The vice rector of the University of Virginia board resigned on Tuesday, saying that he hopes his decision will help begin a “needed healing process” at the university, which has been reeling during the past week-and-a-half over the board’s decision to force Teresa A. Sullivan, a president popular with faculty and students, from office.
Leaders of the university’s Faculty Senate on Monday had called for the resignation of Mark J. Kington, the vice rector, and of the board’s rector, Helen E. Dragas. They had also asked the board to reinstate Ms. Sullivan.
After an 11-hour meeting that lasted into the early hours of Tuesday, the board instead selected an interim president, Carl P. Zeithaml, dean of the university’s McIntire School of Commerce, UVa’s undergraduate business program.
Mr. Kington sent a three-paragraph letter on Tuesday to Gov. Bob McDonnell, a Republican, informing him that he would be resigning his position on the board immediately. Mr. Kington told the governor he was doing so “to better serve this university which I love and respect, and to help bring about new leadership on the Board of Visitors at this critical time.”
“I believe that this is the right thing to do,” he wrote, “and I hope that it will begin a needed healing process at the university.”
Mr. Kington’s term on the Board of Visitors was set to expire in 2014. The term of Ms. Dragas is set to expire on July 1.
Governor McDonnell declined on Tuesday to say whether he plans to reappoint Ms. Dragas to the university board, according to news reports of a conference call with reporters that the governor held from Sweden, where he is traveling. The governor said that he would have liked to have seen the board handle the situation differently, including by communicating more with people in the university community so that there would be a “much clearer understanding” about the reasons for their decision to force Ms. Sullivan’s resignation.
But, the governor also said, he believes that the board’s members made the decision they felt was in the university’s best long-term interests.
‘Real and Immediate Consequences’
Meanwhile, a prominent Virginia professor announced on Tuesday that he was resigning because of the board’s action.
“I want no part of this ongoing fiasco,” wrote William A. Wulf, a computer-science professor who was president of the National Academy of Engineering for more than a decade, in a letter to Mr. Zeithaml, the interim president. Mr. Wulf was one of a handful of people designated as a “university professor,” a title given to a small number of the university’s most-accomplished faculty.
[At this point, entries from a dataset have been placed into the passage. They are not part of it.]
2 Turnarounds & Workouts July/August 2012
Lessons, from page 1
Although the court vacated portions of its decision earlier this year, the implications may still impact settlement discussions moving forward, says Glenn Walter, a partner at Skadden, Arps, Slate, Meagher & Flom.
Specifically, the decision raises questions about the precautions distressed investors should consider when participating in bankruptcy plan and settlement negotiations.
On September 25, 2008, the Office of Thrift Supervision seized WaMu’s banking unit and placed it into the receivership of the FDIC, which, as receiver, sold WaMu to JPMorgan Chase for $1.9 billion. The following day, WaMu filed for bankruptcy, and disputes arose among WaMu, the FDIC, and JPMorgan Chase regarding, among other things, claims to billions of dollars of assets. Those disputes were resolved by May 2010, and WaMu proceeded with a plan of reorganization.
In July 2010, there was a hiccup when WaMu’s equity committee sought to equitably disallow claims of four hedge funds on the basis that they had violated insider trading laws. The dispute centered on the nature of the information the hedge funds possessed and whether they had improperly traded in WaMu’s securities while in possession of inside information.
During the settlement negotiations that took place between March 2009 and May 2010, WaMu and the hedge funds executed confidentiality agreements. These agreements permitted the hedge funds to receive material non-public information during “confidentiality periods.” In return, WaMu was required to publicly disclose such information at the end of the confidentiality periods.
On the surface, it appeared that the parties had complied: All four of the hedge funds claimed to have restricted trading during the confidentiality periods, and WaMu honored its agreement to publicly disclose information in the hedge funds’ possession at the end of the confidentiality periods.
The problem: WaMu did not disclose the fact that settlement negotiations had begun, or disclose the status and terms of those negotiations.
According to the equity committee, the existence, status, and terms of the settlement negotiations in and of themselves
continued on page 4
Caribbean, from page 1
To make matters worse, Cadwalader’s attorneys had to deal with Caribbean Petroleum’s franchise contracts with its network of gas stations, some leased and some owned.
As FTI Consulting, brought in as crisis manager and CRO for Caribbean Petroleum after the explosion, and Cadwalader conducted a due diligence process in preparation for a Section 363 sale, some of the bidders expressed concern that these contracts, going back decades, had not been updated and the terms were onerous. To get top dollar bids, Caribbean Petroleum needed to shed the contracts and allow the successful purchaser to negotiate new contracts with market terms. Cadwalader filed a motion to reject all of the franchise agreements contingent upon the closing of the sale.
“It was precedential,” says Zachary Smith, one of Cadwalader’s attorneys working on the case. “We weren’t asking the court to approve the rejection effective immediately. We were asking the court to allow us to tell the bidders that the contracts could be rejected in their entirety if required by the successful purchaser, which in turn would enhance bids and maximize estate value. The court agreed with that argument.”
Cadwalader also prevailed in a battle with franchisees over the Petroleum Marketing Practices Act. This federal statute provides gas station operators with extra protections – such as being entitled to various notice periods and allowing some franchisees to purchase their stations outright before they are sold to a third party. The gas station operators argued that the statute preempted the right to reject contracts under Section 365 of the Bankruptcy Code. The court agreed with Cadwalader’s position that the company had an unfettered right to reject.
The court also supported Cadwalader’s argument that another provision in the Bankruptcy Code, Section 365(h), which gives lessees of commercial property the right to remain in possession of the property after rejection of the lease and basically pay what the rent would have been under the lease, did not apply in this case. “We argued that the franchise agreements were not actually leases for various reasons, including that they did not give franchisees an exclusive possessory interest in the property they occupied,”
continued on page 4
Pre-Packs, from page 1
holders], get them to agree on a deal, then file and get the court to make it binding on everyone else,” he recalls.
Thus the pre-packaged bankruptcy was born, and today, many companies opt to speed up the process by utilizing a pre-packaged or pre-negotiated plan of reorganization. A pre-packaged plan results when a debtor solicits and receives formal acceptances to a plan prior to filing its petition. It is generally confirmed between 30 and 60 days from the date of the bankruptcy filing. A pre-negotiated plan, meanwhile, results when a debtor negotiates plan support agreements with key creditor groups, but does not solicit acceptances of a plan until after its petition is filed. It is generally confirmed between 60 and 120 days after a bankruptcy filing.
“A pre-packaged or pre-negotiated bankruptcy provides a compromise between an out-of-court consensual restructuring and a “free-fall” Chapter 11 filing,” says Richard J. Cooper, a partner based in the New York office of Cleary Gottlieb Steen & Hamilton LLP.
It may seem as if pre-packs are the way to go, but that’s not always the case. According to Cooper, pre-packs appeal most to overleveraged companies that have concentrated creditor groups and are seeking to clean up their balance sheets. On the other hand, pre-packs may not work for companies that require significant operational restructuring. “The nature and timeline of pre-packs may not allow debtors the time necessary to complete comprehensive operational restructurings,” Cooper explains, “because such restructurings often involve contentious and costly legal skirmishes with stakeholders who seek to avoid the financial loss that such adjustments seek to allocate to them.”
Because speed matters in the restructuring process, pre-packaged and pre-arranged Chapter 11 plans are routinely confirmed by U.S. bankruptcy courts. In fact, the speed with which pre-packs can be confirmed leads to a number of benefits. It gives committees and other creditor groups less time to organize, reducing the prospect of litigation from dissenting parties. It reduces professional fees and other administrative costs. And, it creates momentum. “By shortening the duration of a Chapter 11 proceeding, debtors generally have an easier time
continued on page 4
“I do not wish to be associated with an institution being as badly run as the current UVa,” Mr. Wulf wrote in criticizing the Board of Visitors. “A BOV that so poorly understands UVa, and academic culture more generally, is going to make a lot more dumb decisions, so the University is headed for disaster, and I don’t want to be any part of that.”
He said he will not be teaching the course he was scheduled to teach in the fall, and he urged his fellow faculty to join him. “The BOV needs to understand that there are real and immediate consequences to their actions.”
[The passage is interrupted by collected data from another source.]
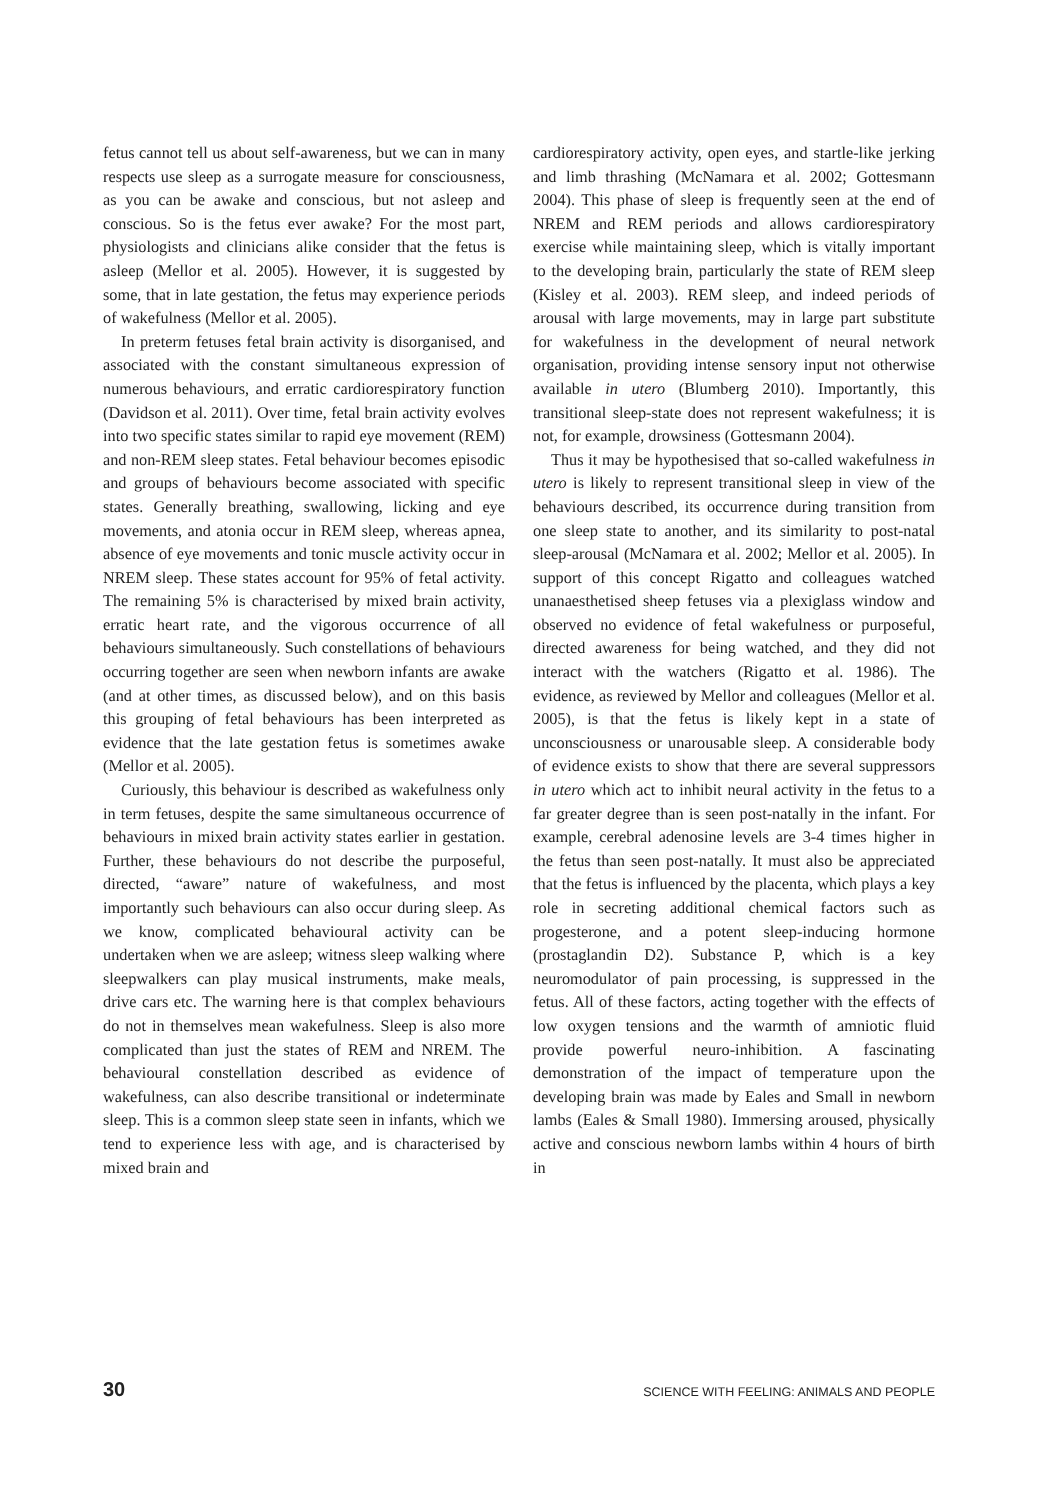fetus cannot tell us about self-awareness, but we can in many respects use sleep as a surrogate measure for consciousness, as you can be awake and conscious, but not asleep and conscious. So is the fetus ever awake? For the most part, physiologists and clinicians alike consider that the fetus is asleep (Mellor et al. 2005). However, it is suggested by some, that in late gestation, the fetus may experience periods of wakefulness (Mellor et al. 2005).
In preterm fetuses fetal brain activity is disorganised, and associated with the constant simultaneous expression of numerous behaviours, and erratic cardiorespiratory function (Davidson et al. 2011). Over time, fetal brain activity evolves into two specific states similar to rapid eye movement (REM) and non-REM sleep states. Fetal behaviour becomes episodic and groups of behaviours become associated with specific states. Generally breathing, swallowing, licking and eye movements, and atonia occur in REM sleep, whereas apnea, absence of eye movements and tonic muscle activity occur in NREM sleep. These states account for 95% of fetal activity. The remaining 5% is characterised by mixed brain activity, erratic heart rate, and the vigorous occurrence of all behaviours simultaneously. Such constellations of behaviours occurring together are seen when newborn infants are awake (and at other times, as discussed below), and on this basis this grouping of fetal behaviours has been interpreted as evidence that the late gestation fetus is sometimes awake (Mellor et al. 2005).
Curiously, this behaviour is described as wakefulness only in term fetuses, despite the same simultaneous occurrence of behaviours in mixed brain activity states earlier in gestation. Further, these behaviours do not describe the purposeful, directed, “aware” nature of wakefulness, and most importantly such behaviours can also occur during sleep. As we know, complicated behavioural activity can be undertaken when we are asleep; witness sleep walking where sleepwalkers can play musical instruments, make meals, drive cars etc. The warning here is that complex behaviours do not in themselves mean wakefulness. Sleep is also more complicated than just the states of REM and NREM. The behavioural constellation described as evidence of wakefulness, can also describe transitional or indeterminate sleep. This is a common sleep state seen in infants, which we tend to experience less with age, and is characterised by mixed brain and
cardiorespiratory activity, open eyes, and startle-like jerking and limb thrashing (McNamara et al. 2002; Gottesmann 2004). This phase of sleep is frequently seen at the end of NREM and REM periods and allows cardiorespiratory exercise while maintaining sleep, which is vitally important to the developing brain, particularly the state of REM sleep (Kisley et al. 2003). REM sleep, and indeed periods of arousal with large movements, may in large part substitute for wakefulness in the development of neural network organisation, providing intense sensory input not otherwise available in utero (Blumberg 2010). Importantly, this transitional sleep-state does not represent wakefulness; it is not, for example, drowsiness (Gottesmann 2004).
Thus it may be hypothesised that so-called wakefulness in utero is likely to represent transitional sleep in view of the behaviours described, its occurrence during transition from one sleep state to another, and its similarity to post-natal sleep-arousal (McNamara et al. 2002; Mellor et al. 2005). In support of this concept Rigatto and colleagues watched unanaesthetised sheep fetuses via a plexiglass window and observed no evidence of fetal wakefulness or purposeful, directed awareness for being watched, and they did not interact with the watchers (Rigatto et al. 1986). The evidence, as reviewed by Mellor and colleagues (Mellor et al. 2005), is that the fetus is likely kept in a state of unconsciousness or unarousable sleep. A considerable body of evidence exists to show that there are several suppressors in utero which act to inhibit neural activity in the fetus to a far greater degree than is seen post-natally in the infant. For example, cerebral adenosine levels are 3-4 times higher in the fetus than seen post-natally. It must also be appreciated that the fetus is influenced by the placenta, which plays a key role in secreting additional chemical factors such as progesterone, and a potent sleep-inducing hormone (prostaglandin D2). Substance P, which is a key neuromodulator of pain processing, is suppressed in the fetus. All of these factors, acting together with the effects of low oxygen tensions and the warmth of amniotic fluid provide powerful neuro-inhibition. A fascinating demonstration of the impact of temperature upon the developing brain was made by Eales and Small in newborn lambs (Eales & Small 1980). Immersing aroused, physically active and conscious newborn lambs within 4 hours of birth in
30 SCIENCE WITH FEELING: ANIMALS AND PEOPLE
Ms. Sullivan herself warned of the potential for a faculty exodus in a 14-page statement she released on Monday. In it, she defended her presidency and rejected the call for rapid change.
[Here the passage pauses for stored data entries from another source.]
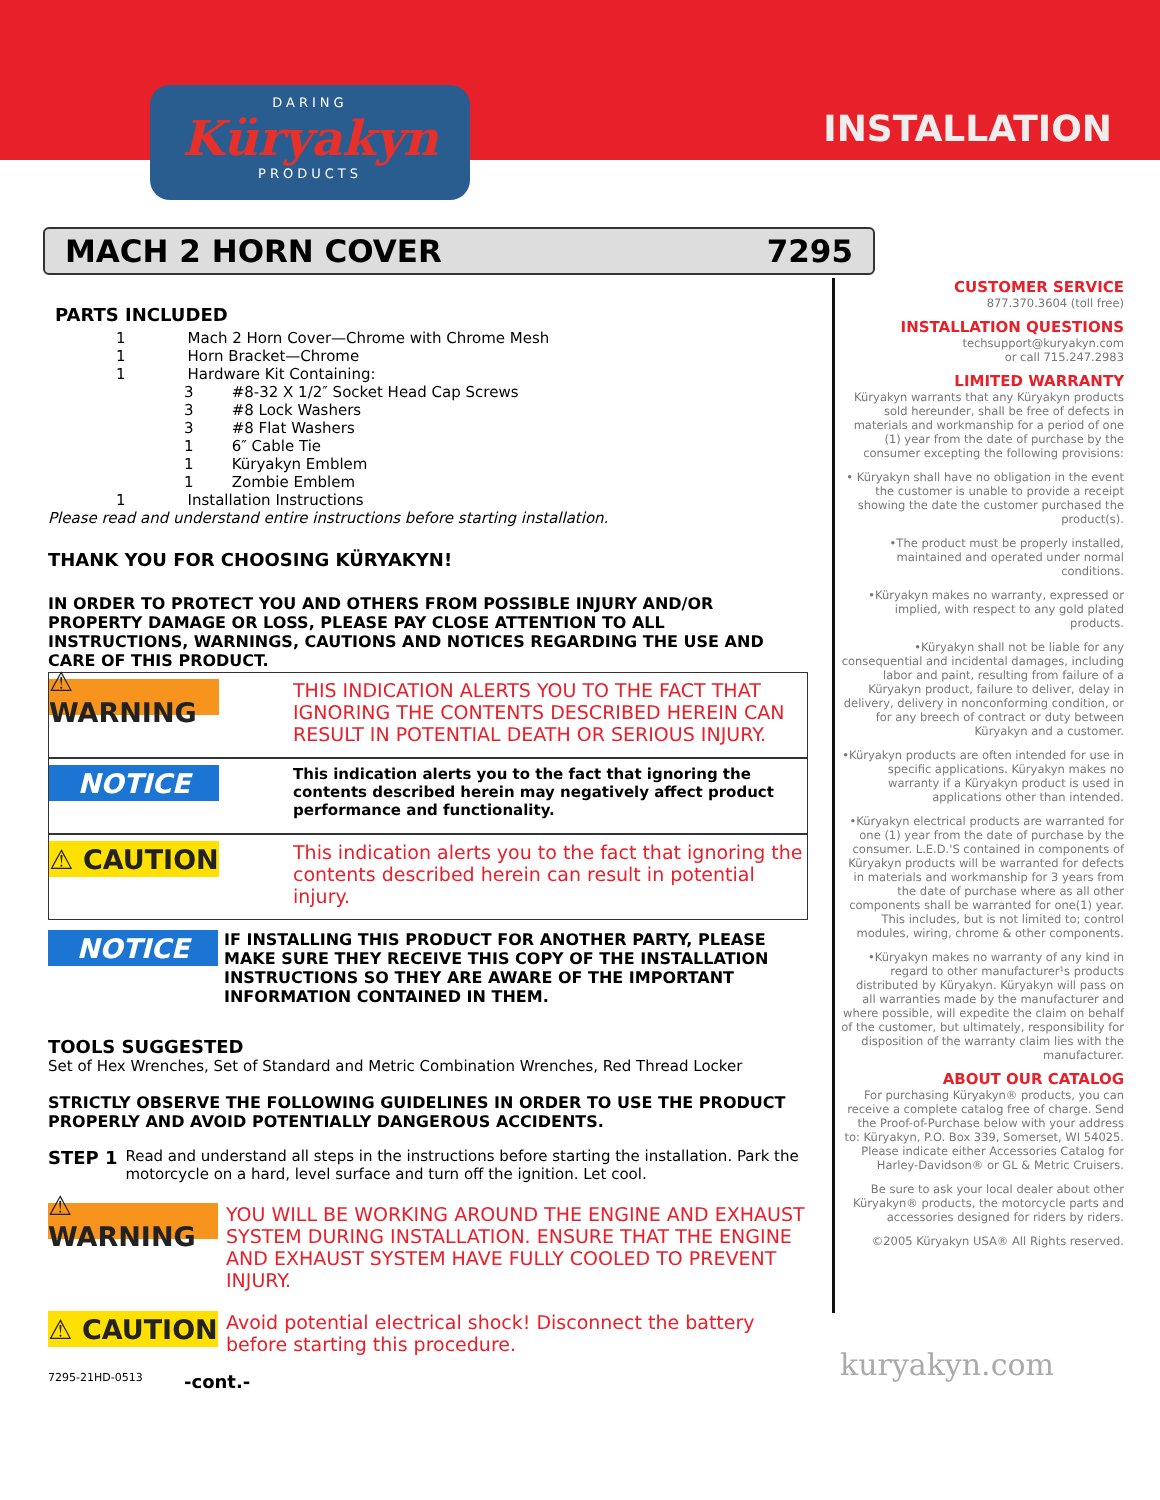INSTALLATION
DARING
Küryakyn
PRODUCTS
MACH 2 HORN COVER 7295
PARTS INCLUDED
1 Mach 2 Horn Cover—Chrome with Chrome Mesh
1 Horn Bracket—Chrome
1 Hardware Kit Containing:
3 #8-32 X 1/2″ Socket Head Cap Screws
3 #8 Lock Washers
3 #8 Flat Washers
1 6″ Cable Tie
1 Küryakyn Emblem
1 Zombie Emblem
1 Installation Instructions
Please read and understand entire instructions before starting installation.
THANK YOU FOR CHOOSING KÜRYAKYN!
IN ORDER TO PROTECT YOU AND OTHERS FROM POSSIBLE INJURY AND/OR PROPERTY DAMAGE OR LOSS, PLEASE PAY CLOSE ATTENTION TO ALL INSTRUCTIONS, WARNINGS, CAUTIONS AND NOTICES REGARDING THE USE AND CARE OF THIS PRODUCT.
⚠ WARNING
THIS INDICATION ALERTS YOU TO THE FACT THAT IGNORING THE CONTENTS DESCRIBED HEREIN CAN RESULT IN POTENTIAL DEATH OR SERIOUS INJURY.
NOTICE
This indication alerts you to the fact that ignoring the contents described herein may negatively affect product performance and functionality.
⚠ CAUTION
This indication alerts you to the fact that ignoring the contents described herein can result in potential injury.
NOTICE
IF INSTALLING THIS PRODUCT FOR ANOTHER PARTY, PLEASE MAKE SURE THEY RECEIVE THIS COPY OF THE INSTALLATION INSTRUCTIONS SO THEY ARE AWARE OF THE IMPORTANT INFORMATION CONTAINED IN THEM.
TOOLS SUGGESTED
Set of Hex Wrenches, Set of Standard and Metric Combination Wrenches, Red Thread Locker
STRICTLY OBSERVE THE FOLLOWING GUIDELINES IN ORDER TO USE THE PRODUCT PROPERLY AND AVOID POTENTIALLY DANGEROUS ACCIDENTS.
STEP 1
Read and understand all steps in the instructions before starting the installation. Park the motorcycle on a hard, level surface and turn off the ignition. Let cool.
⚠ WARNING
YOU WILL BE WORKING AROUND THE ENGINE AND EXHAUST SYSTEM DURING INSTALLATION. ENSURE THAT THE ENGINE AND EXHAUST SYSTEM HAVE FULLY COOLED TO PREVENT INJURY.
⚠ CAUTION
Avoid potential electrical shock! Disconnect the battery before starting this procedure.
7295-21HD-0513 -cont.-
CUSTOMER SERVICE
877.370.3604 (toll free)
INSTALLATION QUESTIONS
techsupport@kuryakyn.com
or call 715.247.2983
LIMITED WARRANTY
Küryakyn warrants that any Küryakyn products sold hereunder, shall be free of defects in materials and workmanship for a period of one (1) year from the date of purchase by the consumer excepting the following provisions:
• Küryakyn shall have no obligation in the event the customer is unable to provide a receipt showing the date the customer purchased the product(s).
•The product must be properly installed, maintained and operated under normal conditions.
•Küryakyn makes no warranty, expressed or implied, with respect to any gold plated products.
•Küryakyn shall not be liable for any consequential and incidental damages, including labor and paint, resulting from failure of a Küryakyn product, failure to deliver, delay in delivery, delivery in nonconforming condition, or for any breech of contract or duty between Küryakyn and a customer.
•Küryakyn products are often intended for use in specific applications. Küryakyn makes no warranty if a Küryakyn product is used in applications other than intended.
•Küryakyn electrical products are warranted for one (1) year from the date of purchase by the consumer. L.E.D.'S contained in components of Küryakyn products will be warranted for defects in materials and workmanship for 3 years from the date of purchase where as all other components shall be warranted for one(1) year. This includes, but is not limited to; control modules, wiring, chrome & other components.
•Küryakyn makes no warranty of any kind in regard to other manufacturer¹s products distributed by Küryakyn. Küryakyn will pass on all warranties made by the manufacturer and where possible, will expedite the claim on behalf of the customer, but ultimately, responsibility for disposition of the warranty claim lies with the manufacturer.
ABOUT OUR CATALOG
For purchasing Küryakyn® products, you can receive a complete catalog free of charge. Send the Proof-of-Purchase below with your address to: Küryakyn, P.O. Box 339, Somerset, WI 54025. Please indicate either Accessories Catalog for Harley-Davidson® or GL & Metric Cruisers.
Be sure to ask your local dealer about other Küryakyn® products, the motorcycle parts and accessories designed for riders by riders.
©2005 Küryakyn USA® All Rights reserved.
kuryakyn.com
For the institution to keep faculty, she said, professors must believe that they can do their best work at the University of Virginia. “They must believe in the future here,” she said. “At any great university, the equilibrium—the pull between the desire to stay and the inducements to leave—is delicate. Rapid change rapidly upsets this delicate equilibrium.
“Already in the last ten days, we have lost faculty to other universities,” she continued. “Fortunately, we are well past the usual hiring season in most disciplines. But deans and provosts at every peer institution are setting aside funds now to raid the University of Virginia next year given the current turmoil on campus.”